Type out everything in the antlion text from "Froggattisca pulchella is" down to "Froggattisca pulchella, sp.nov.", keeping every word and mark as it stands.

** Opening Extracted text block **

Froggattisca pulchella is a species of antlion (or Myrmeleontidae), endemic to the Australian states of New South Wales and Queensland.

The species was first described in 1915 by Peter Esben-Petersen.

== Description ==
Esben-Petersen describes the species from an adult female specimen as:
Froggattisca pulchella, sp.nov.
Face and palpi yellowish; above the antennae, a blackish-brown transverse band proceeding between the antennae as a V-shaped spot. Above the transverse blackish streak, a narrow yellowish one. Vertex somewhat raised, bronze-brown. Eyes greenish, metallic, shining. Antennae blackish-brown, the club blackish; two joints before the club very pale, nearly white. Prothorax reddish-brown, longer than broad, narrowed in front, and with rounded front angles. One-third from the front margin, a transverse impression. Meso- and metathorax greyish-brown, with narrow, whitish, hind margins. Abdomen reddish-brown, becoming blackish-brown tovvards apex. Fore and intermediate legs blackish-brown, hind femur brown, with a broad blackish band in its middle, and a narrower one at the tip; hind tibiae brown, with a blackish band near base and at tip; hind tarsus blackish, first joint brown at base. All the claws yellowish. Body and legs with soft pilosity. Wings hyaline, with brownish tinge in the disc, and sooty-brown markings. Longitudinal nervures mostly yellowish; the greatest number of crossveins in the fore wings strongly sooty-brown shaded. Length of forewing, 35 mm.; of hind wing, 35 mm.

** Closing Extracted text block **
** Opening Source information block **

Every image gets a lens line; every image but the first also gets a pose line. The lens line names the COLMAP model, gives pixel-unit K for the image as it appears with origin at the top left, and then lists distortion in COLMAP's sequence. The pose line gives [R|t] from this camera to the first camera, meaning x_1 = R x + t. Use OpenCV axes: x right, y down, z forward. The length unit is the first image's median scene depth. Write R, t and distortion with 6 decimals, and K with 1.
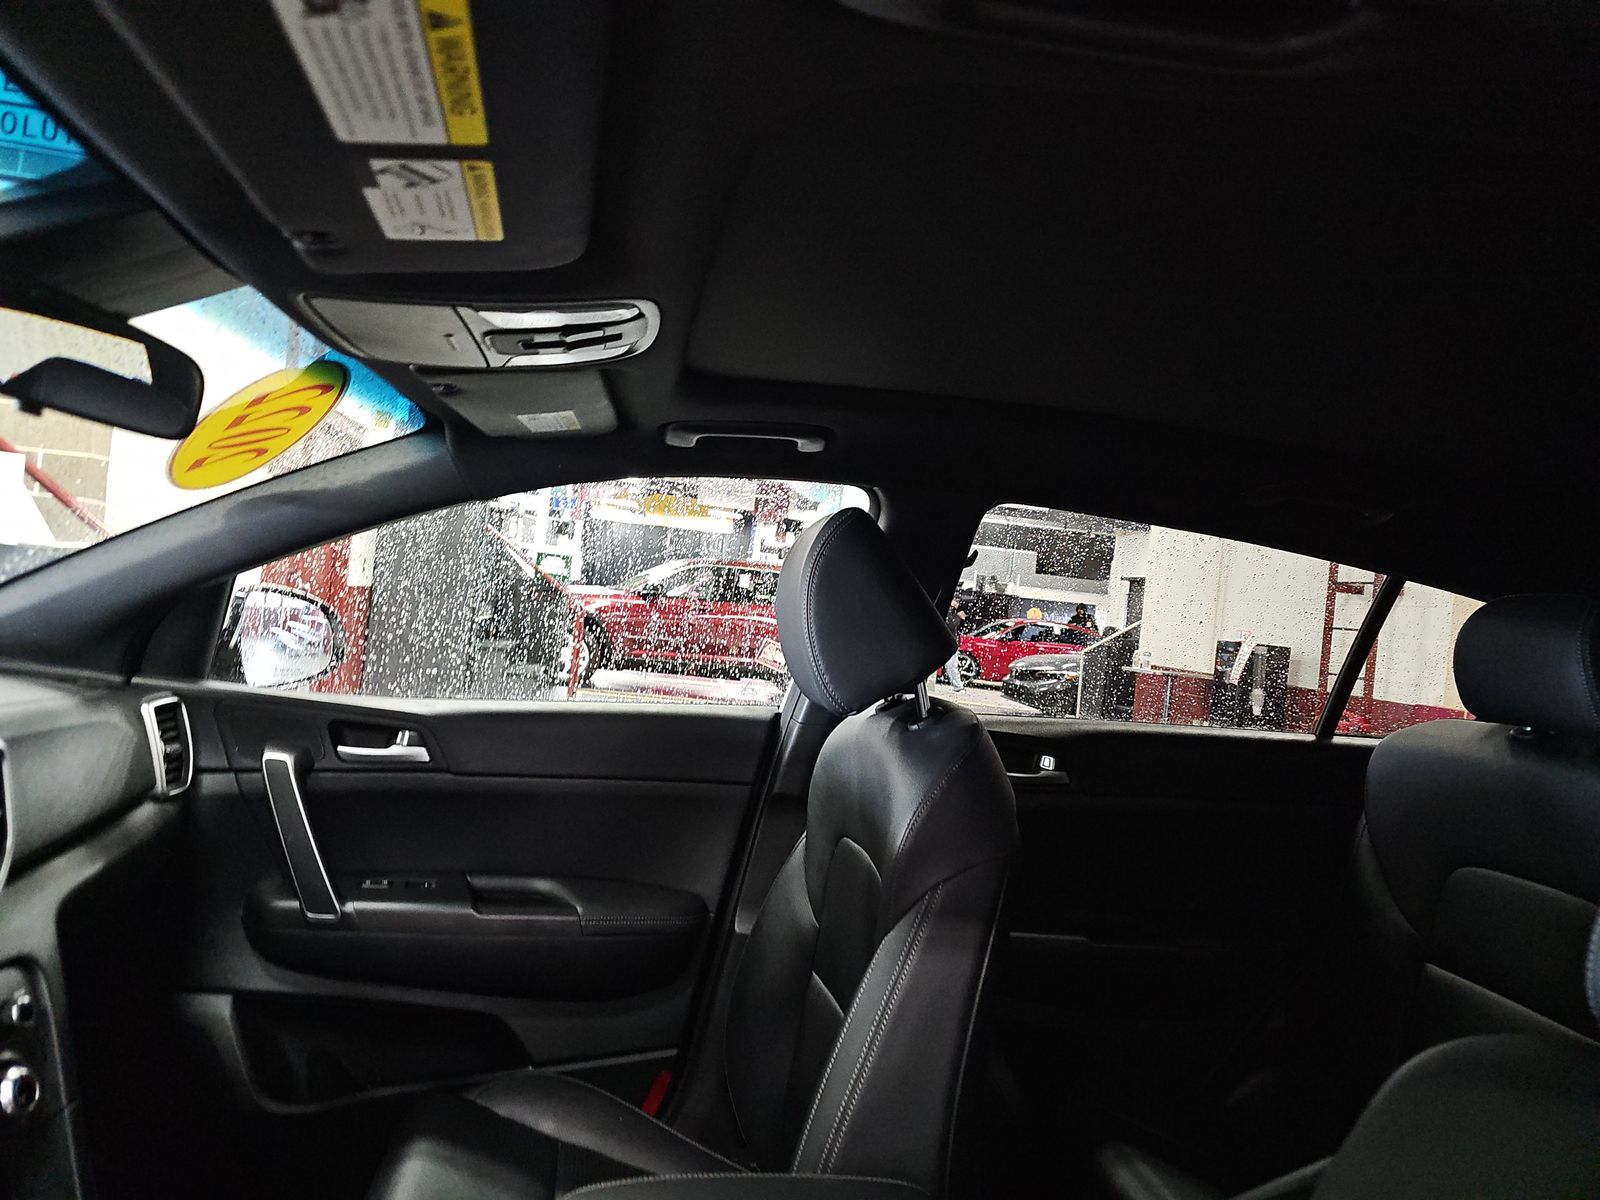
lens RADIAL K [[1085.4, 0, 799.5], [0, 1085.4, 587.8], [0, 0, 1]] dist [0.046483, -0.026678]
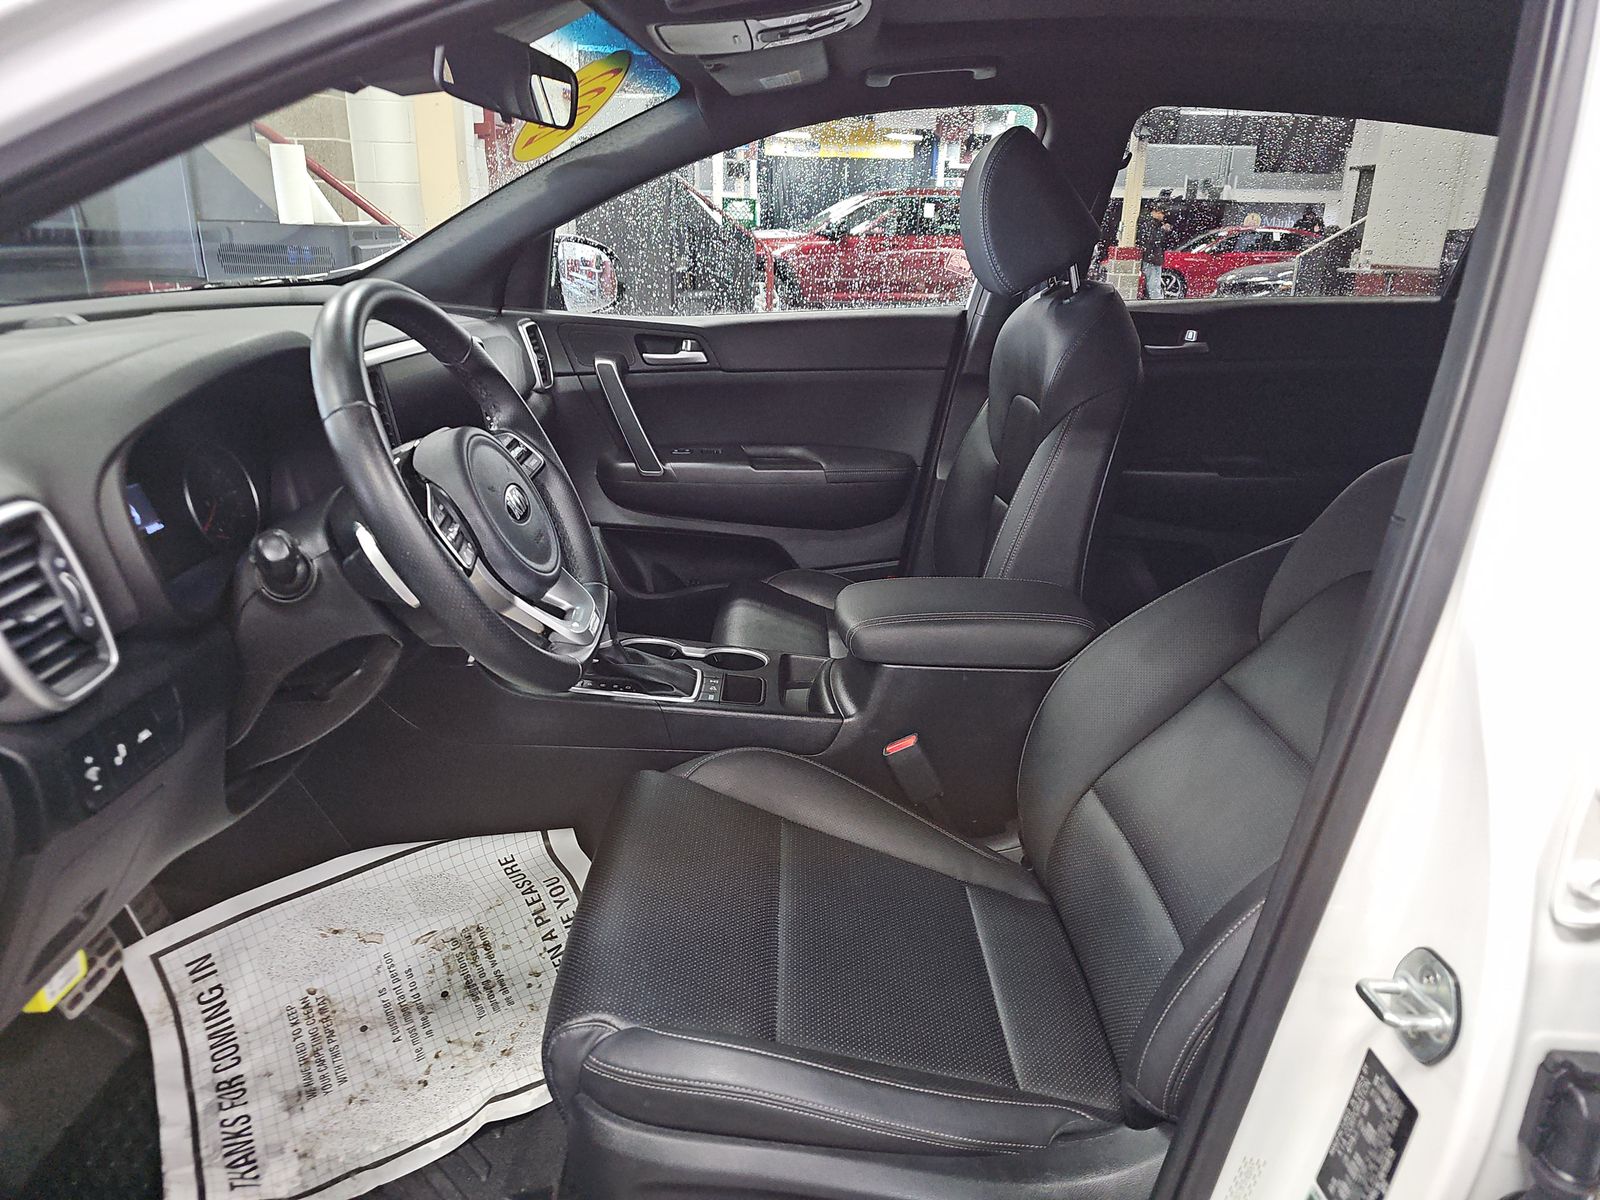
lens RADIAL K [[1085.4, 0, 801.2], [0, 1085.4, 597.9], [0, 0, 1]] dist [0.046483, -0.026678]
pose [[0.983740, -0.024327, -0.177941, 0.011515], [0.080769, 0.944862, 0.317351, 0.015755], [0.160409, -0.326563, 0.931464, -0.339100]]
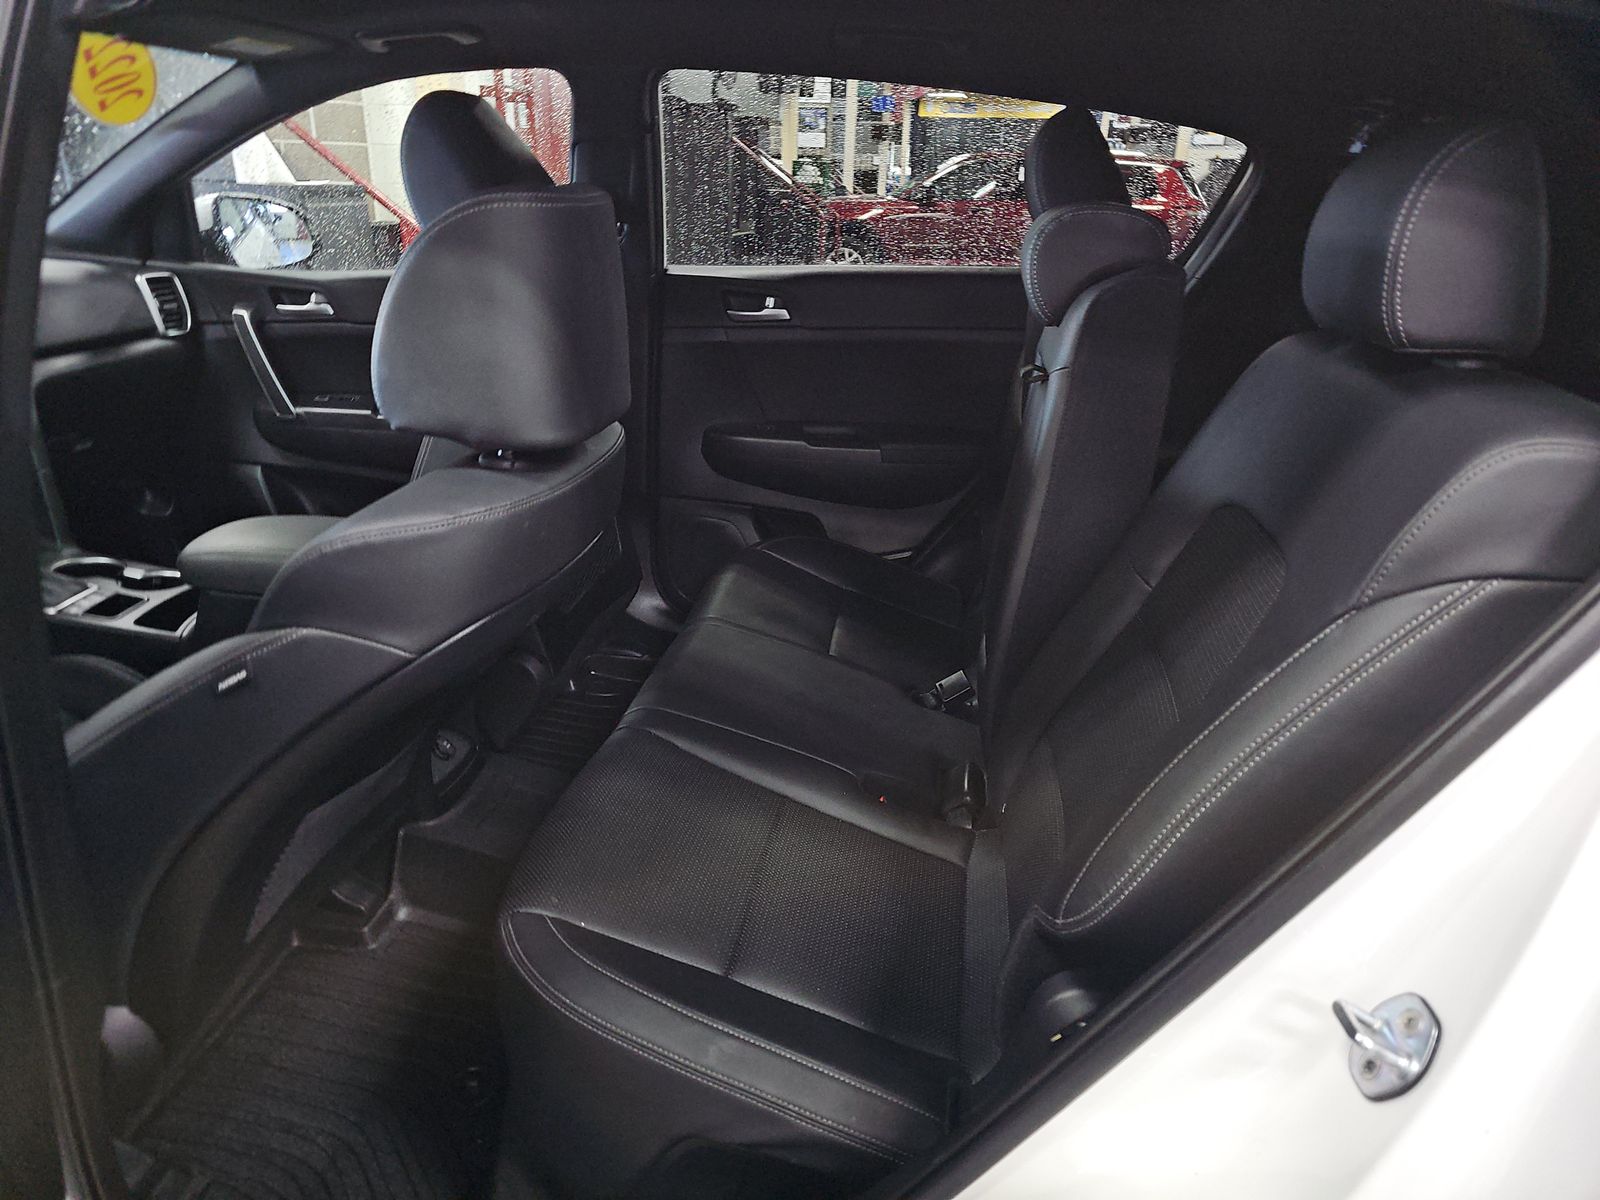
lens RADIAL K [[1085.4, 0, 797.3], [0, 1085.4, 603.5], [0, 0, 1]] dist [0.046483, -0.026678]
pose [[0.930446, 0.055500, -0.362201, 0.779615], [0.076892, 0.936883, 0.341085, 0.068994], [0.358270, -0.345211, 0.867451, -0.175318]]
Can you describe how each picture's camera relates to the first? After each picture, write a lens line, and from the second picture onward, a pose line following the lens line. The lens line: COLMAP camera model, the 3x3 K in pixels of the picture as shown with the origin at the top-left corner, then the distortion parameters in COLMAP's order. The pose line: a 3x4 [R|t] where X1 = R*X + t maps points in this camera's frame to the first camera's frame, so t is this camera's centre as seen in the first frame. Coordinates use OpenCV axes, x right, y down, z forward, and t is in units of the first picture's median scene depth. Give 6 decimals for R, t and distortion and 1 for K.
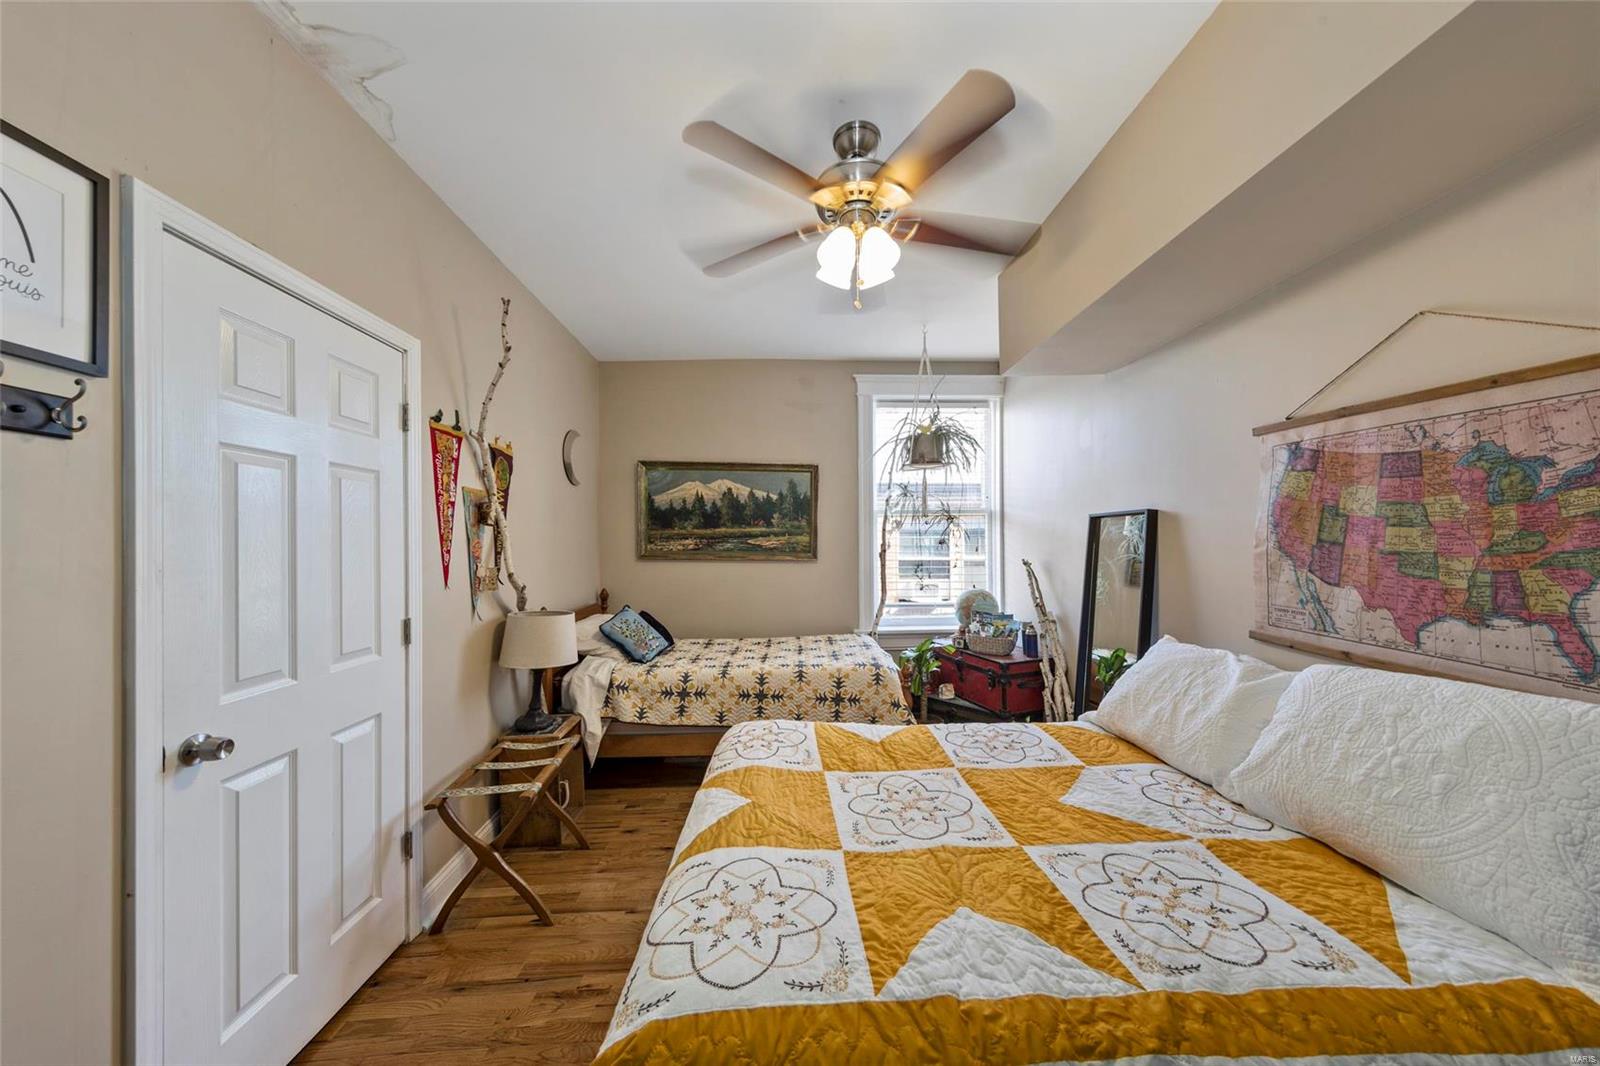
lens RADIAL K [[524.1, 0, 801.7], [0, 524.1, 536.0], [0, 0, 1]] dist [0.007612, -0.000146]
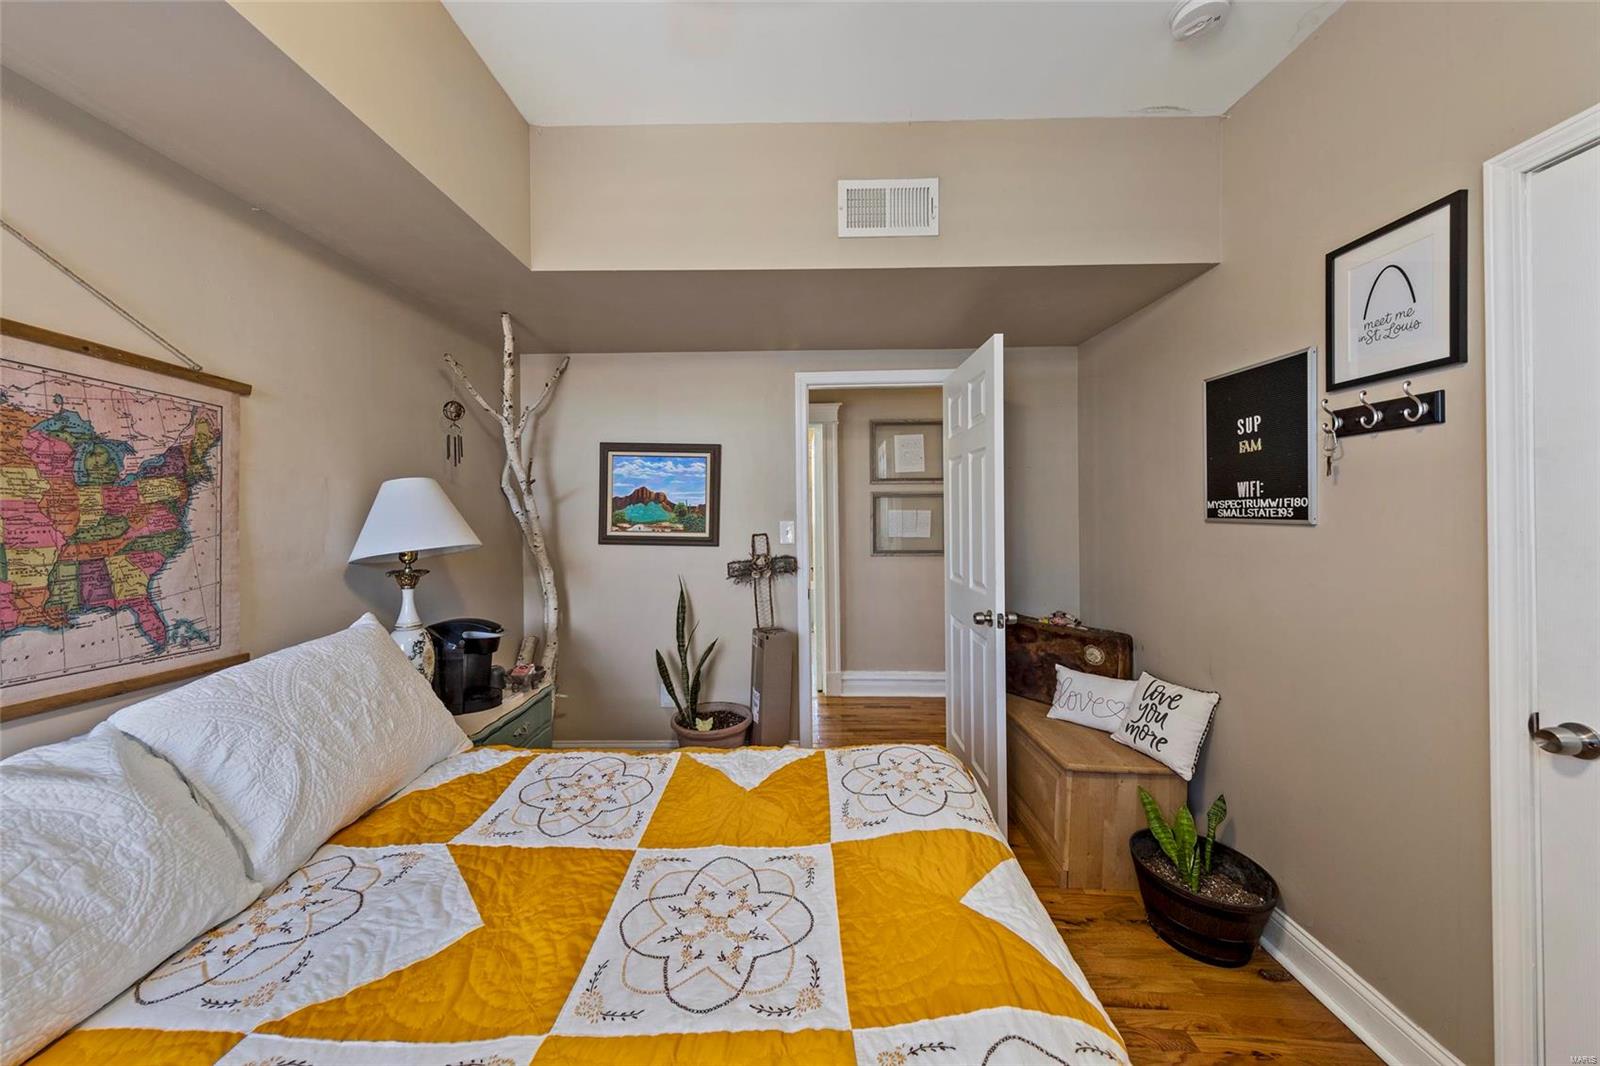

** Closing Source information block **

▸ **Output**
Froggattisca pulchella is a species of antlion (or Myrmeleontidae), endemic to the Australian states of New South Wales and Queensland.

The species was first described in 1915 by Peter Esben-Petersen.

== Description ==
Esben-Petersen describes the species from an adult female specimen as:
Froggattisca pulchella, sp.nov.